As Craig Levein shovelled away the snow from around his car on Tuesday 22nd December 2009, he may have afforded himself a wry smile as he pondered the parallels that task had with the job remit he was about to take on. At one stage it looked like the adverse weather conditions were going to prevent him from making his vital journey to SFA (Scottish Football Association) headquarters at Hampden Park, Glasgow. However, the press conference (that was originally scheduled for early afternoon) eventually got underway in the early evening and saw him officially unveiled as the man chosen to dig the Scottish national side out of their current predicament.
Scotland have not qualified for a major tournament since Craig Brown took them to the World Cup in 1998. Berti Vogts, Walter Smith, Alex McLeish and George Burley have all tried and failed to correct that depressing fact – with some covering themselves in more glory than others in the process. Fans would still look favourably on the tenures of Smith and McLeish because of the two admirable victories against a major nation like France, but now it is up to the 45-year-old former Dundee United manager to pave the way completely to Euro 2012 in Poland and Ukraine rather than reinforce Scotland’s recent reputation as valiant losers.
Levein the player was a well known centre-back who made over 500 appearances for Hearts and won 16 caps for Scotland. He has had a taste of what it means to play for his country in a major tournament, featuring as one of the starting eleven in a 2-1 group stage victory over Sweden at Italia ’90 – an experience he ranks as the highlight of his career to date. Levein the manager has been at the helm of clubs both in England and Scotland, although his successful spells at Hearts and Dundee United were neutralised to some extent by a less fruitful stint at Leicester City.
Having never been regarded as a soft touch while playing or standing in the dugout, Scottish football supporters need not doubt Levein’s gutsy character.
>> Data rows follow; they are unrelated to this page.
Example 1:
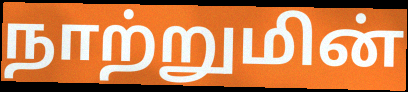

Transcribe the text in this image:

நாற்றுமின்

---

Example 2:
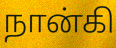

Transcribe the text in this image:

நான்கி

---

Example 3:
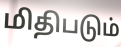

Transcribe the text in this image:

மிதிபடும்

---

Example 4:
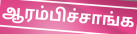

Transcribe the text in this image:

ஆரம்பிச்சாங்க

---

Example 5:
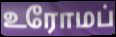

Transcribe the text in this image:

உரோமப்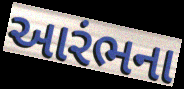
આરંભનાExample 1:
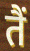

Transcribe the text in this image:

तैं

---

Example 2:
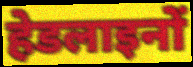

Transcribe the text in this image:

हेडलाइनों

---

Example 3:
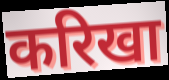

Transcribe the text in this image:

करिखा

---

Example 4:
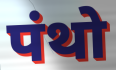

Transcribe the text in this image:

पंथो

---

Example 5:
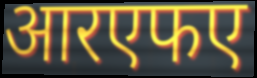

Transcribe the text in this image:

आरएफएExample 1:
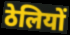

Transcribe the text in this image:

ठेलियों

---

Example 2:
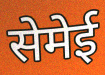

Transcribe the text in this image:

सेमेई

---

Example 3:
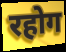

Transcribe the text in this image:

रहोग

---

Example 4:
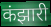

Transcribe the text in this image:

कंझारी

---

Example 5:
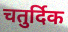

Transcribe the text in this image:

चतुर्दिकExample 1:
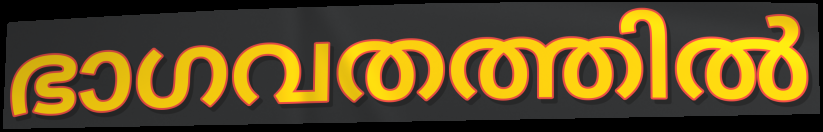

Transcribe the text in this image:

ഭാഗവതത്തിൽ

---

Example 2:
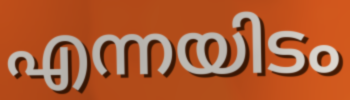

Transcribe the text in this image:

എന്നയിടം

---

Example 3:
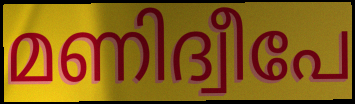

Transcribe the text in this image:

മണിദ്വീപേ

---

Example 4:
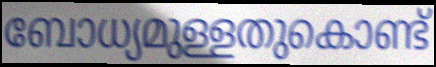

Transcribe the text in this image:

ബോധ്യമുള്ളതുകൊണ്ട്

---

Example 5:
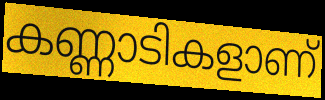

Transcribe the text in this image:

കണ്ണാടികളാണ്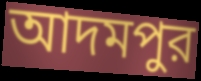
আদমপুরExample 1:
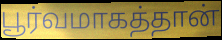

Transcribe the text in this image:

பூர்வமாகத்தான்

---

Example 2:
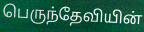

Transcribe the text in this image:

பெருந்தேவியின்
In 1994, he infamously punched, and broke the nose of, Hearts team-mate Graeme Hogg during a pre-season friendly – a deed he subsequently received a lengthy ban for. Furthermore, as a manager, there have been occasions when he has had to pay financial penalties for publicly criticising refereeing performances.
The Czech Republic will be first to face Craig Levein’s Scotland in a friendly at Hampden on 3rd March, but that is far from being the only item on his ‘to do’ list. The state of the beautiful game in Scotland, alienated first team players, and the recruitment of other eligible stars are some of the other more pressing issues to be addressed.
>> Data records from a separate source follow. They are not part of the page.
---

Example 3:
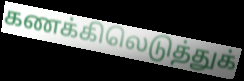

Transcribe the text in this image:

கணக்கிலெடுத்துக்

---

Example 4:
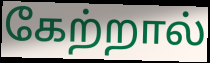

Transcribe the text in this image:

கேற்றால்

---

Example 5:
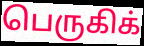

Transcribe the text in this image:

பெருகிக்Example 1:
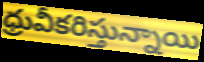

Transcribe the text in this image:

ధ్రువీకరిస్తున్నాయి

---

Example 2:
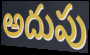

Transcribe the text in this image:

అదుపు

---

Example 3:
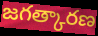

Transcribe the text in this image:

జగత్కారణ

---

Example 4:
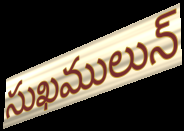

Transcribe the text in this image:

సుఖములున్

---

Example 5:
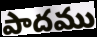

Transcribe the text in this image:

పాదము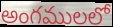
అంగములలో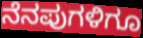
ನೆನಪುಗಳಿಗೂ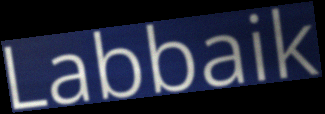
Labbaik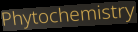
PhytochemistryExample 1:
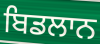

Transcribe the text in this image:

ਬਿਡਲਾਨ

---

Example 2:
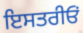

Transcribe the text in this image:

Emphasising the value of improving the quality of youth football is an approach Levein stresses he has implemented at every club he has managed since starting out at Cowdenbeath. At Dundee United, the club who received around £250,000 compensation from the SFA for his services, he was both club manager and director of football. This meant Levein called the shots with regard to the youth set up at Tannadice and he chose to revitalise things by bringing in several younger coaches each eager to put their fresh ideas to the test. Therefore, it seems it will only be a matter of time before Levein begins to have a major say on how he feels Scotland’s young footballers should be nurtured.
It is no secret that previous boss George Burley’s failed attempt to get Scotland to South Africa was overshadowed by the stories revolving around Kris Boyd, Barry Ferguson and Alan McGregor. Following a qualifying game against Norway in October 2008, in which Boyd was an unused substitute, the Rangers striker revealed he no longer wanted to play for Scotland while Burley was manager. Later, in April 2009, Ferguson and McGregor were both told by the Scottish Football Association that they would no longer be considered for the national team due to two separate breaches of discipline. Levein has recently stated that to qualify for Euro 2012 he does not want to rule any player out and intends to offer the trio fresh starts under his management.
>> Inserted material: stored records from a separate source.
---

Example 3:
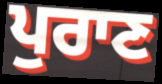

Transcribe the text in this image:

ਪੁਰਾਣ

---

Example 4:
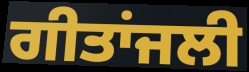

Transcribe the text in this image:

ਗੀਤਾਂਜਲੀ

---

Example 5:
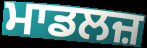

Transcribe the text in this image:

ਮਾਡਲਜ਼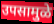
उपसामुळे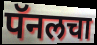
पॅनलचाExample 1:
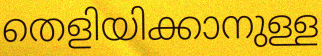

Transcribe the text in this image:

തെളിയിക്കാനുള്ള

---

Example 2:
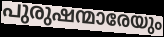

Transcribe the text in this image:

But it isn’t just the old names that Levein will be looking to. Two names from the next generation constantly espoused as national team talents are James McCarthy and Andrew Driver.
Born and raised in Scotland, McCarthy has come under a fair amount of criticism from Scottish fans for opting to play for Ireland at youth level, as he was entitled to do through his bloodline. The 19-year-old midfielder is very highly rated and has been on the scoresheet for Premier League side Wigan Athletic twice in 2010. However, it has been reported in some circles that McCarthy is having a bit of a re-think. To date, he has represented Ireland only up to Under-21 level and could therefore still switch allegiance. Driver, meanwhile, is a tricky winger who currently plays for Hearts. He was born in Oldham and has made one appearance for England at Under-21 level, but under new residency rules (having had at least five years of schooling in Scotland) the 22-year-old could potentially join McCarthy in turning out for the Scotland senior team. Levein has indicated that he will make it a priority to investigate each of these exciting possibilities.
So, despite a few misgivings about his relatively young age and a disappointing period at Leicester City, on the whole Scottish football fans seem reasonably optimistic about the prospects of progress under Levein. With the qualifying draw for Euro 2012 in Poland and Ukraine just around the corner, they will hope that the former Dundee United boss has started how he means to go on – digging himself out of a challenging situation in order to reach his destination.